Ocean change: understanding and projecting the impacts of warming and acidification on natural and human systems (meeting session)

Building on the findings of IPCC AR5 (5th assessment report), the scientific conference “Our common future under climate change”, Paris, Unesco (7-10 July 2015), will present updated knowledge and address key issues concerning climate change in the broader context of global change.

The deadline for abstract submission is 2nd March, http://www.commonfuture-paris2015.org. When submitting your abstract, select the session “Ocean impacts”.

Session title: Ocean Change: Understanding and projecting the impacts of warming and acidification on natural and human systems

Conveners: Jean-Pierre Gattuso and Ove Hoegh-Guldberg

Structure of the session: 3 keynote talks of 15 min each including discussion followed by 4 talks of 10 min each including discussion. Also: posters.

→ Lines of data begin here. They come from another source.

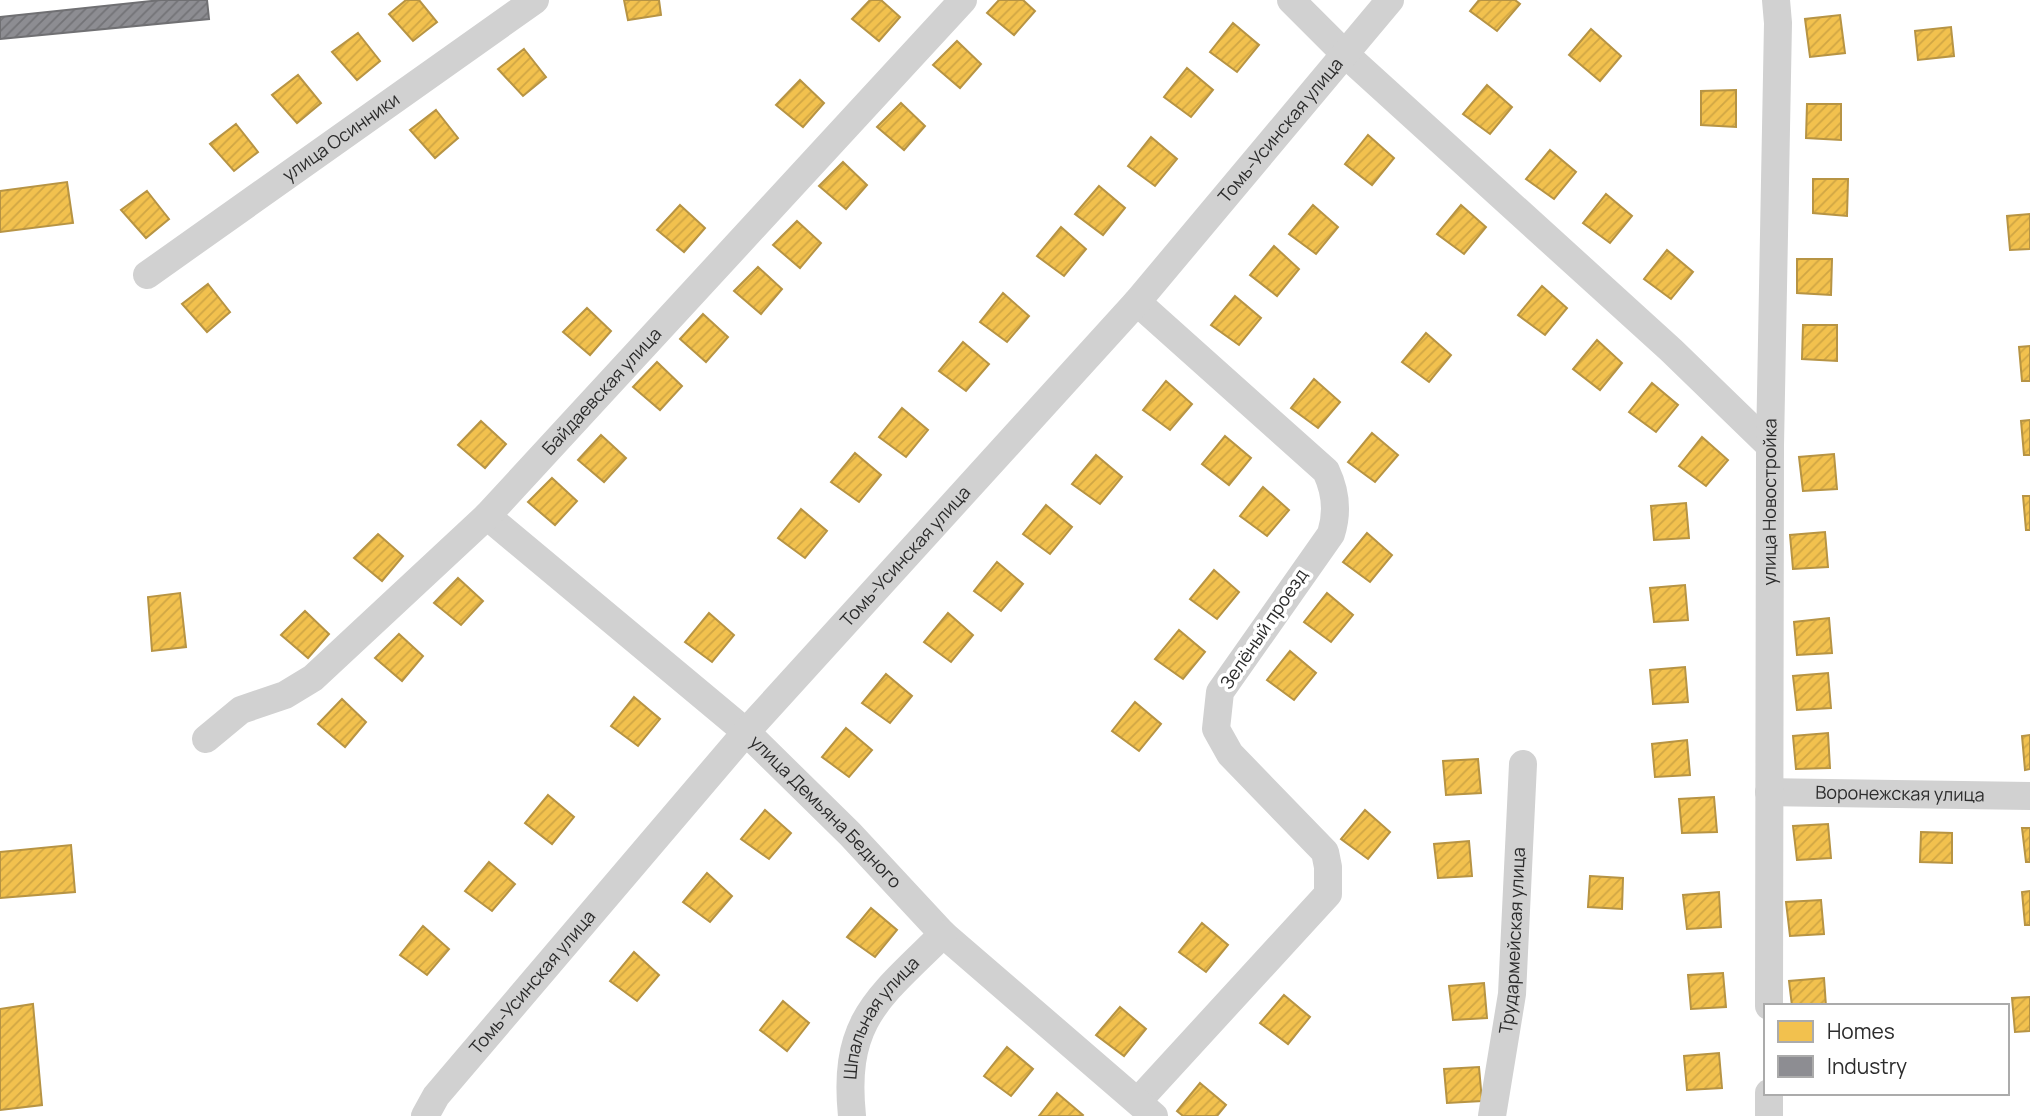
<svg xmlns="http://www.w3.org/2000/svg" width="2030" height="1116" font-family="Manrope,sans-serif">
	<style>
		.homes { fill: url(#homes-hatch); stroke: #b79444; stroke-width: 2 }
		.industry { fill: url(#industry-hatch); stroke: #707073; stroke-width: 2 }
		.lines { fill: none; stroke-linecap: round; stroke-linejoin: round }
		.street { stroke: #d1d1d1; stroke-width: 28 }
		.labels { text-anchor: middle; stroke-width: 7; stroke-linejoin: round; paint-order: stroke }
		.street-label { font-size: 18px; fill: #2c2c2c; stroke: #fff }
	</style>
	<defs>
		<pattern id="homes-hatch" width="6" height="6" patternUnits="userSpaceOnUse" patternTransform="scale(1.75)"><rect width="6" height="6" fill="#f2c14e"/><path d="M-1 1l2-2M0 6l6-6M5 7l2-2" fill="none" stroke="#d0a644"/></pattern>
		<pattern id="industry-hatch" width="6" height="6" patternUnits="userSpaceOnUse" patternTransform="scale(1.75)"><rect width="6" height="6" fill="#8d8d92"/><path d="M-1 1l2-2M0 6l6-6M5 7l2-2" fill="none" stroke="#737377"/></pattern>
	</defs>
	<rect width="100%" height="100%" fill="#fff"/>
	<path class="homes" d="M406,0H419L437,22L413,41L389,14Z
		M624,0H659L661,15L628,20Z
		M870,0H881L900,17L879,41L852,19Z
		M999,0H1023L1035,11L1014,35L987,13Z
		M1479,0H1515L1520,4L1497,31L1470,11Z
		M1840,15L1845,53L1810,57L1805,19Z
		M1233,23L1259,45L1237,72L1210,52Z
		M1951,27L1954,56L1918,60L1915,31Z
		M1591,29L1621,56L1600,81L1569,55Z
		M358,33L380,61L357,80L332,52Z
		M957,41L981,64L960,88L933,65Z
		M524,49L546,77L523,96L498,69Z
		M1187,68L1213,90L1191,117L1164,97Z
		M298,75L321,103L297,123L272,95Z
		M800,80L824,103L803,127L776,105Z
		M1487,85L1512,107L1490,134L1463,114Z
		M1736,90V127L1701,125V91Z
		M901,103L925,126L904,150L877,127Z
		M1807,104H1841V140L1806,138Z
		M436,110L458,138L435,158L410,130Z
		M236,124L258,152L234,171L210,144Z
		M1368,135L1394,158L1372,185L1345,164Z
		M1151,137L1177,159L1155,186L1128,166Z
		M1550,150L1576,172L1554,199L1526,179Z
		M843,162L867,185L846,209L819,186Z
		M1813,179H1848L1847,216L1813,213Z
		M67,182L73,223L0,232V191Z
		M1099,186L1125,208L1103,235L1075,214Z
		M147,191L169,219L146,238L121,210Z
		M1606,194L1632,216L1610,243L1583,223Z
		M680,205L705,228L684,252L657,230Z
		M1313,205L1338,227L1316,254L1289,234Z
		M1461,205L1486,227L1464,254L1437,234Z
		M2030,214V249L2010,250L2007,216Z
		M797,221L821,243L800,268L773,245Z
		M1061,227L1086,249L1064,276L1037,256Z
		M1274,246L1299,269L1277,296L1250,275Z
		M1667,250L1693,272L1671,299L1644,279Z
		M1797,259H1832L1831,295L1797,293Z
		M758,267L782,289L761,314L734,291Z
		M208,284L230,312L207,332L182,304Z
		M1542,286L1567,308L1545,335L1518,315Z
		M1003,293L1029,316L1007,342L980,322Z
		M1235,296L1261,318L1239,345L1211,325Z
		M587,308L611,331L590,355L563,332Z
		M703,314L728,337L706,362L680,339Z
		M1803,325H1837V361L1802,359Z
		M1426,333L1451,355L1429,382L1402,362Z
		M1597,340L1622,363L1600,390L1573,369Z
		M963,342L989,364L966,391L939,371Z
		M2030,346V381H2022L2019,347Z
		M657,362L682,386L660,410L633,387Z
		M1314,379L1340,402L1318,428L1291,408Z
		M1166,381L1192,404L1170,430L1143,410Z
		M1652,383L1678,405L1656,432L1629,412Z
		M902,408L928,430L906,457L879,437Z
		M2030,420V455H2024L2021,421Z
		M481,421L506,444L485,468L458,445Z
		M1372,433L1398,455L1375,482L1348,462Z
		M601,435L626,458L604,482L578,460Z
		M1225,436L1251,458L1229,485L1202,464Z
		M1702,437L1728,460L1706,486L1679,466Z
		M855,453L881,475L859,502L831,482Z
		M1834,454L1837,489L1803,491L1799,457Z
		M1096,455L1122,477L1100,504L1072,484Z
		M552,478L577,501L555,525L528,502Z
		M1263,487L1289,510L1267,536L1240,516Z
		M2023,496H2030V530H2026Z
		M1686,503L1689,538L1654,540L1651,506Z
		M1046,505L1072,527L1050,554L1023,534Z
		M801,509L827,531L805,558L778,538Z
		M1825,532L1828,567L1793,569L1790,535Z
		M1367,533L1392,555L1370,582L1343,562Z
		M378,534L403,556L382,581L354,558Z
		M997,562L1023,584L1001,611L974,591Z
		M1214,570L1239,592L1217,619L1190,599Z
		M458,578L483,601L461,625L434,603Z
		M1685,585L1688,620L1654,622L1650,588Z
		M180,593L186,647L152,651L148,597Z
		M1327,593L1353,615L1331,642L1304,622Z
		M305,611L329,634L308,658L281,635Z
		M709,613L734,635L712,662L685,642Z
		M948,613L973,635L951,662L924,642Z
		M1829,618L1832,653L1797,655L1794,622Z
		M1179,630L1205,652L1183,679L1155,659Z
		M399,634L423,656L402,681L375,658Z
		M1290,651L1316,673L1294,700L1267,680Z
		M1685,667L1688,702L1653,704L1650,670Z
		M1828,673L1831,708L1797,710L1793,676Z
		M886,674L912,696L890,723L862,703Z
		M634,697L660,719L638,746L611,726Z
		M342,699L366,722L345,747L318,724Z
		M1135,702L1161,724L1139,751L1112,731Z
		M846,728L872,750L849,777L822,757Z
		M1828,733L1830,768L1796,769L1793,736Z
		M2030,735V769L2025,770L2022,736Z
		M1687,740L1690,775L1655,777L1652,744Z
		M1478,759L1481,793L1446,795L1443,761Z
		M548,795L574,817L552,844L525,823Z
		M1714,797L1717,832L1682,833L1679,799Z
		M765,810L791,833L769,859L741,839Z
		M1365,810L1390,832L1368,859L1341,839Z
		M1828,824L1831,858L1797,860L1793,826Z
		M2022,828H2030V862H2026Z
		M1921,832L1952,833V863L1920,862Z
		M1469,841L1472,876L1438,878L1434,844Z
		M71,845L75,892L0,898V852Z
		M489,862L515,884L492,911L465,891Z
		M707,873L732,896L710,922L683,902Z
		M1590,876L1623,878L1622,909L1588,907Z
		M2030,891V925H2025L2022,892Z
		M1719,892L1721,927L1687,929L1683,895Z
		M1821,900L1824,934L1790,936L1786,902Z
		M871,908L897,930L875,957L847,937Z
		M1202,923L1228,945L1206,972L1179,952Z
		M423,926L449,949L427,975L400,955Z
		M634,952L659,975L637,1001L610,981Z
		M1723,973L1726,1007L1691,1009L1688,975Z
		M1824,978L1826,1006H1792L1789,981Z
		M1484,983L1487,1018L1453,1020L1449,986Z
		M1284,995L1310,1017L1288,1044L1260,1023Z
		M2030,997V1031L2015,1032L2012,998Z
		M783,1001L809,1023L787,1051L760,1030Z
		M33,1004L42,1105L0,1110V1009Z
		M1120,1007L1146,1029L1124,1056L1096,1035Z
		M1007,1047L1033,1069L1011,1096L984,1076Z
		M1719,1053L1722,1088L1687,1090L1684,1056Z
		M1479,1067L1482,1101L1447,1103L1444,1069Z
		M1200,1083L1226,1105L1217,1116H1183L1177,1111Z
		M1057,1093L1083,1115L1082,1116H1039Z"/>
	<path class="industry" d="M161,0H207L209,19L0,39V17Z"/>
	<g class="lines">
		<g class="street">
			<path d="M1291,0L1345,54L1671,350L1770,446"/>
			<path id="s1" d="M147,275L535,0"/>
			<path d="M1137,302L1326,471C1336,492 1338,512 1331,534L1220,692L1216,729L1230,754L1325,852L1328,867V894L1138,1101"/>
			<path id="s2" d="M487,516L746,732L850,834L943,934L1154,1116"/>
			<path id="s3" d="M206,739L241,710L285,695L313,678L487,516L963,0"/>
			<path id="s4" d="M1769,792L2030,796"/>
			<path id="s5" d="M1769,1006L1770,446L1778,23L1776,0"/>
			<path id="s6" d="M425,1116L436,1096L746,732L1137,302L1390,0"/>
			<path id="s7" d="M852,1116C842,1019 880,997 943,934"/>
			<path id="s8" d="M1492,1116L1512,994L1523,764"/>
			<path d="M1769,1116V1093"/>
		</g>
	</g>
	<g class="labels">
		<g class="street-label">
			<text dy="6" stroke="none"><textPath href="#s6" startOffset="1306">Томь-Усинская улица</textPath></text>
			<text dy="6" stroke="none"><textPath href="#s1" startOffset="238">улица Осинники</textPath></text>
			<text dy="6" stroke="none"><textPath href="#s3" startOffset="532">Байдаевская улица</textPath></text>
			<text dy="6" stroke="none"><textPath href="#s5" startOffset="504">улица Новостройка</textPath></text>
			<text dy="6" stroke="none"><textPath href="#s6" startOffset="738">Томь-Усинская улица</textPath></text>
			<text transform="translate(1264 629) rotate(-56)" y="6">Зелёный проезд</text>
			<text dy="6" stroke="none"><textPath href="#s4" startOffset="131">Воронежская улица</textPath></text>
			<text dy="6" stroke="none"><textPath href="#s2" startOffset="450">улица Демьяна Бедного</textPath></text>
			<text dy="6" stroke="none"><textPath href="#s8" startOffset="177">Трудармейская улица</textPath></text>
			<text dy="6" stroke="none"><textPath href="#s6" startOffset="172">Томь-Усинская улица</textPath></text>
			<text dy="6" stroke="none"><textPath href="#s7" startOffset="107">Шпальная улица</textPath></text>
		</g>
	</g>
	<rect x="1764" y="1004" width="245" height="91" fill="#ffffff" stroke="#ababab" stroke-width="2"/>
	<rect x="1778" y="1021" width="35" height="21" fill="#f2c14e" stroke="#ababab" stroke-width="2"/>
	<text x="1827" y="1039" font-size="21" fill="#2c2c2c">Homes</text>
	<rect x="1778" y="1056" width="35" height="21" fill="#8d8d92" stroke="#ababab" stroke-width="2"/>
	<text x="1827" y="1074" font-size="21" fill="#2c2c2c">Industry</text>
</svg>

Keynote speakers: Jean-Pierre Gattuso, Ove Hoegh-Guldberg, and Hans-Otto Pörtner

The Ocean is critical to life on Earth through its regulation of atmospheric gases, stabilisation of planetary heat, and provision of food and resources to well over 3 billion people worldwide. Despite its importance, however, our understanding of its responses to key drivers such as ocean warming and acidification has been relatively limited. The recent consensus report from WGII of the IPCC AR5 significantly corrects this deficit by including a number of ocean-focused chapters for the first time. In doing so, AR5 has identified a plethora of fundamentally important changes that pose serious risks to components such as ecosystems, fisheries, and coastal livelihoods. This session brings together the latest IPCC consensus on the Ocean, and provides an integrated and updated perspective on the changes, risks and projections for both natural and human systems. Using information accumulated and the consensus achieved during the IPCC process, this session will also explore the implications of emission scenarios for key assets such as coral reefs, fisheries, mangroves and coastal processes. In doing so, a number of key questions will be discussed, such as: What will be the likely impacts of ocean warming and acidification on organisms, ecosystems and dependent human communities under different emission trajectories? Are there are significant adaptation and policy options available to the over 100 countries that have a significant dependence on ocean and coastal systems? The ensuing discussion will also facilitate the construction of key messages for the COP21 negotiation process on the Ocean and associated issues.